The SEC’s climate disclosure rules were met with immediate legal challenges from U.S. states, energy companies, pro-business organizations, and environmental groups. On the procedural side, nine petitions for judicial review of the rules were filed by varying interests within the first ten days of the rules’ adoption. In response, the SEC asked the Judicial Panel on Multidistrict Litigation to consolidate the disparate petitions for review into one, which will then be litigated in a randomly selected circuit. The Panel granted the SEC’s request two days later and assigned the consolidated suits to the Eighth Circuit. The Fifth Circuit had previously granted an administrative stay of the rules on March 15th, 2024, with respect to one of the original nine cases but dissolved the stay following the Panel’s consolidation order. In any case, the SEC subsequently issued a voluntary stay on the rules to avoid creating regulatory uncertainty for companies to which they would have applied while the judicial review is pending. The SEC made it clear in its stay order that it was committed to defending the rules’ validity in court.

U.S. states, pro-business organizations, and energy companies leveraged varying combinations of a few legal arguments in their petitions against the rules. First, opponents argued that the rules extend beyond the SEC’s rulemaking authority under Section 13(a) of the Securities Exchange Act of 1934, which provides that the SEC may only require public reporting that is “necessary or appropriate for the proper protection of investors and to ensure fair dealing in the security.” Opponents contended that the climate disclosures do not address securities fraud under the scope of Section 10(b) of the 1934 Act, so the SEC is not authorized to require them. Second, opponents argued under the major questions doctrine that explicit congressional direction is necessary for the SEC to impose climate disclosure requirements because they are outside the agency’s current congressional mandate. Third, opponents argued that the rules violate corporations’ First Amendment rights that protect against compelled speech. Under the compelled speech doctrine for corporations, governments can require “purely factual and uncontroversial information” from companies if the disclosures are not “unjustified or unduly burdensome” and serve a government interest. Finally, opponents argued under the Administrative Procedure Act that the rules are arbitrary and capricious given that the SEC maintained for many years that climate disclosures were outside the scope of its authority.

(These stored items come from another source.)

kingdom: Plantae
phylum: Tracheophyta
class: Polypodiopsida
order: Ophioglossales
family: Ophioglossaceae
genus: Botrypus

Environmental groups and climate advocates, on the other hand, opposed the rules on the grounds that they did not require enough information from SEC registrants to protect investors. Two major opponents were the Sierra Club and foundation, which took issue with the SEC’s elimination of certain provisions from its originally proposed rules in March 2022. For example, the SEC scrapped requirements for registrants to disclose Scope 3 greenhouse gas emissions, which are the result of activities from assets not owned by the registrant but those that arise from its value chain. More broadly, the Sierra Club claimed the rules allow “companies to selectively report their emissions,” as the SEC explicitly linked climate-related disclosures to their materiality in affecting registrants’ financials — as opposed to mandating the disclosures outright. 

The SEC’s new climate disclosure requirements have proven polarizing, drawing criticism and legal challenges arguing both that they are too extreme and not encompassing enough. While the stay on the rules remains in place as litigation pends in the Eighth Circuit, companies to which the rules would have applied have momentary respite from their mandates. Still, given that similar disclosure requirements have been enacted on the state level and in the European Union, it appears that whether or not the SEC’s current rules withstand their present legal challenges, a new era of climate-based disclosures is dawning on the horizon.